### DATA FOR THIS TASK
----------------------------------------

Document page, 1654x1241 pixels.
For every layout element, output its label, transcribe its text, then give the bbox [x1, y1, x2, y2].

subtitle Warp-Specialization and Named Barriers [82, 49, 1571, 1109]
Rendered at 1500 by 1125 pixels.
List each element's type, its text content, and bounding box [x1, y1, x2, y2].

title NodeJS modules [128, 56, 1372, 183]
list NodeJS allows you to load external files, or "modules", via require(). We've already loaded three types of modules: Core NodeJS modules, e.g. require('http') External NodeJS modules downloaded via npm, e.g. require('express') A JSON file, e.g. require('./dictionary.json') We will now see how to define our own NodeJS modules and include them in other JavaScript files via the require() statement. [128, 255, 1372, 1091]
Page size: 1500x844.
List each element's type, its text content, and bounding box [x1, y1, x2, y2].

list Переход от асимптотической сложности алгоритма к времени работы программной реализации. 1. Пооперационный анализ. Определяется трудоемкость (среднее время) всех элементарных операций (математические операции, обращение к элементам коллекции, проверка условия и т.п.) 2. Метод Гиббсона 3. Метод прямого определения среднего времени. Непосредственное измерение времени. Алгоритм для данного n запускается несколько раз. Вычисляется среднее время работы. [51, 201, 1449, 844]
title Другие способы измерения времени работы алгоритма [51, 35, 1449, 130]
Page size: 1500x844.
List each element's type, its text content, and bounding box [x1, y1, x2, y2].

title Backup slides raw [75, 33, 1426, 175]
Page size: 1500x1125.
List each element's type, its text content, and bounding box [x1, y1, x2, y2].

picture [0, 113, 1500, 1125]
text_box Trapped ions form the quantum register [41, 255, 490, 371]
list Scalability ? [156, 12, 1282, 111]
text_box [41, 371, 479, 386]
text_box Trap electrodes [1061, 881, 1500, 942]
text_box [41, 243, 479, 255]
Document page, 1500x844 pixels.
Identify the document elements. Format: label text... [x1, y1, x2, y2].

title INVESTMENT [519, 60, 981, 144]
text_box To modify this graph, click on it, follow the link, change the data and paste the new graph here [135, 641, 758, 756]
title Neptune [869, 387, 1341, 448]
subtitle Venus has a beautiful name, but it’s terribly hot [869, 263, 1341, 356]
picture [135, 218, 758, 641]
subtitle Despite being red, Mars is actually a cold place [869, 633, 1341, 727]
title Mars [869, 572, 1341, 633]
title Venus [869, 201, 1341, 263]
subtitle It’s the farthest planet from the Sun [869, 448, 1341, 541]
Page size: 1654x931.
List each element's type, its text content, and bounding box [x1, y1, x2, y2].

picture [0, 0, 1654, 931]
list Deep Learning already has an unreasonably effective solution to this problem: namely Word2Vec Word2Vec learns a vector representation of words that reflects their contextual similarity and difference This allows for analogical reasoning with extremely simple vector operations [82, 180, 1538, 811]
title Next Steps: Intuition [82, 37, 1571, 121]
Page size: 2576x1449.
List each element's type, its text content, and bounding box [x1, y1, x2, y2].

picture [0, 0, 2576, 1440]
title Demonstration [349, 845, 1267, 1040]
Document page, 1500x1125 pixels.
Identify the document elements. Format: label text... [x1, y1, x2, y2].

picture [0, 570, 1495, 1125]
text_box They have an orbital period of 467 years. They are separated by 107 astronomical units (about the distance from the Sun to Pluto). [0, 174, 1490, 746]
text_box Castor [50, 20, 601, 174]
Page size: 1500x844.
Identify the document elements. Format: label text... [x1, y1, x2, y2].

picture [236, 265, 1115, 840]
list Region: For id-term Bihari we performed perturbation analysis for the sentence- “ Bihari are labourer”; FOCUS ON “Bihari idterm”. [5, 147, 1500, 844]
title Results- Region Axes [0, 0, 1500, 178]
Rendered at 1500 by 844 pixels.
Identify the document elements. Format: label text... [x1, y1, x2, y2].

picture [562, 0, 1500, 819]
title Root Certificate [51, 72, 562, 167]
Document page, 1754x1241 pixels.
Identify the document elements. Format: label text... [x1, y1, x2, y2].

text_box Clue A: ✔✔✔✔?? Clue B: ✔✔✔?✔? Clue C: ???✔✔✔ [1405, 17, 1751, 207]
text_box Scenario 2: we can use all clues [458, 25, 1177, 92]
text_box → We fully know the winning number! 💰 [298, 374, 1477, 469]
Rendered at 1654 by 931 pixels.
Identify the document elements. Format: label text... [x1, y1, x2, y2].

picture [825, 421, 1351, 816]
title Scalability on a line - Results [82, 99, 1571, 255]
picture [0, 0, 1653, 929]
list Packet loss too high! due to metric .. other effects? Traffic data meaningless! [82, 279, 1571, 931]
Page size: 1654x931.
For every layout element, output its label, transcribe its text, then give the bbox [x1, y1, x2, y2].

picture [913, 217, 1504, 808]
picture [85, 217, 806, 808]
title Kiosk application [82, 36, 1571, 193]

----------------------------------------

### YOUR INSTRUCTIONS
Reproduce all of the records above verbatim, line by line.

### ANSWER TO THIS PROBLEM
Document page, 1654x1241 pixels.
For every layout element, output its label, transcribe its text, then give the bbox [x1, y1, x2, y2].

subtitle Warp-Specialization and Named Barriers [82, 49, 1571, 1109]
Rendered at 1500 by 1125 pixels.
List each element's type, its text content, and bounding box [x1, y1, x2, y2].

title NodeJS modules [128, 56, 1372, 183]
list NodeJS allows you to load external files, or "modules", via require(). We've already loaded three types of modules: Core NodeJS modules, e.g. require('http') External NodeJS modules downloaded via npm, e.g. require('express') A JSON file, e.g. require('./dictionary.json') We will now see how to define our own NodeJS modules and include them in other JavaScript files via the require() statement. [128, 255, 1372, 1091]
Page size: 1500x844.
List each element's type, its text content, and bounding box [x1, y1, x2, y2].

list Переход от асимптотической сложности алгоритма к времени работы программной реализации. 1. Пооперационный анализ. Определяется трудоемкость (среднее время) всех элементарных операций (математические операции, обращение к элементам коллекции, проверка условия и т.п.) 2. Метод Гиббсона 3. Метод прямого определения среднего времени. Непосредственное измерение времени. Алгоритм для данного n запускается несколько раз. Вычисляется среднее время работы. [51, 201, 1449, 844]
title Другие способы измерения времени работы алгоритма [51, 35, 1449, 130]
Page size: 1500x844.
List each element's type, its text content, and bounding box [x1, y1, x2, y2].

title Backup slides raw [75, 33, 1426, 175]
Page size: 1500x1125.
List each element's type, its text content, and bounding box [x1, y1, x2, y2].

picture [0, 113, 1500, 1125]
text_box Trapped ions form the quantum register [41, 255, 490, 371]
list Scalability ? [156, 12, 1282, 111]
text_box [41, 371, 479, 386]
text_box Trap electrodes [1061, 881, 1500, 942]
text_box [41, 243, 479, 255]
Document page, 1500x844 pixels.
Identify the document elements. Format: label text... [x1, y1, x2, y2].

title INVESTMENT [519, 60, 981, 144]
text_box To modify this graph, click on it, follow the link, change the data and paste the new graph here [135, 641, 758, 756]
title Neptune [869, 387, 1341, 448]
subtitle Venus has a beautiful name, but it’s terribly hot [869, 263, 1341, 356]
picture [135, 218, 758, 641]
subtitle Despite being red, Mars is actually a cold place [869, 633, 1341, 727]
title Mars [869, 572, 1341, 633]
title Venus [869, 201, 1341, 263]
subtitle It’s the farthest planet from the Sun [869, 448, 1341, 541]
Page size: 1654x931.
List each element's type, its text content, and bounding box [x1, y1, x2, y2].

picture [0, 0, 1654, 931]
list Deep Learning already has an unreasonably effective solution to this problem: namely Word2Vec Word2Vec learns a vector representation of words that reflects their contextual similarity and difference This allows for analogical reasoning with extremely simple vector operations [82, 180, 1538, 811]
title Next Steps: Intuition [82, 37, 1571, 121]
Page size: 2576x1449.
List each element's type, its text content, and bounding box [x1, y1, x2, y2].

picture [0, 0, 2576, 1440]
title Demonstration [349, 845, 1267, 1040]
Document page, 1500x1125 pixels.
Identify the document elements. Format: label text... [x1, y1, x2, y2].

picture [0, 570, 1495, 1125]
text_box They have an orbital period of 467 years. They are separated by 107 astronomical units (about the distance from the Sun to Pluto). [0, 174, 1490, 746]
text_box Castor [50, 20, 601, 174]
Page size: 1500x844.
Identify the document elements. Format: label text... [x1, y1, x2, y2].

picture [236, 265, 1115, 840]
list Region: For id-term Bihari we performed perturbation analysis for the sentence- “ Bihari are labourer”; FOCUS ON “Bihari idterm”. [5, 147, 1500, 844]
title Results- Region Axes [0, 0, 1500, 178]
Rendered at 1500 by 844 pixels.
Identify the document elements. Format: label text... [x1, y1, x2, y2].

picture [562, 0, 1500, 819]
title Root Certificate [51, 72, 562, 167]
Document page, 1754x1241 pixels.
Identify the document elements. Format: label text... [x1, y1, x2, y2].

text_box Clue A: ✔✔✔✔?? Clue B: ✔✔✔?✔? Clue C: ???✔✔✔ [1405, 17, 1751, 207]
text_box Scenario 2: we can use all clues [458, 25, 1177, 92]
text_box → We fully know the winning number! 💰 [298, 374, 1477, 469]
Rendered at 1654 by 931 pixels.
Identify the document elements. Format: label text... [x1, y1, x2, y2].

picture [825, 421, 1351, 816]
title Scalability on a line - Results [82, 99, 1571, 255]
picture [0, 0, 1653, 929]
list Packet loss too high! due to metric .. other effects? Traffic data meaningless! [82, 279, 1571, 931]
Page size: 1654x931.
For every layout element, output its label, transcribe its text, then give the bbox [x1, y1, x2, y2].

picture [913, 217, 1504, 808]
picture [85, 217, 806, 808]
title Kiosk application [82, 36, 1571, 193]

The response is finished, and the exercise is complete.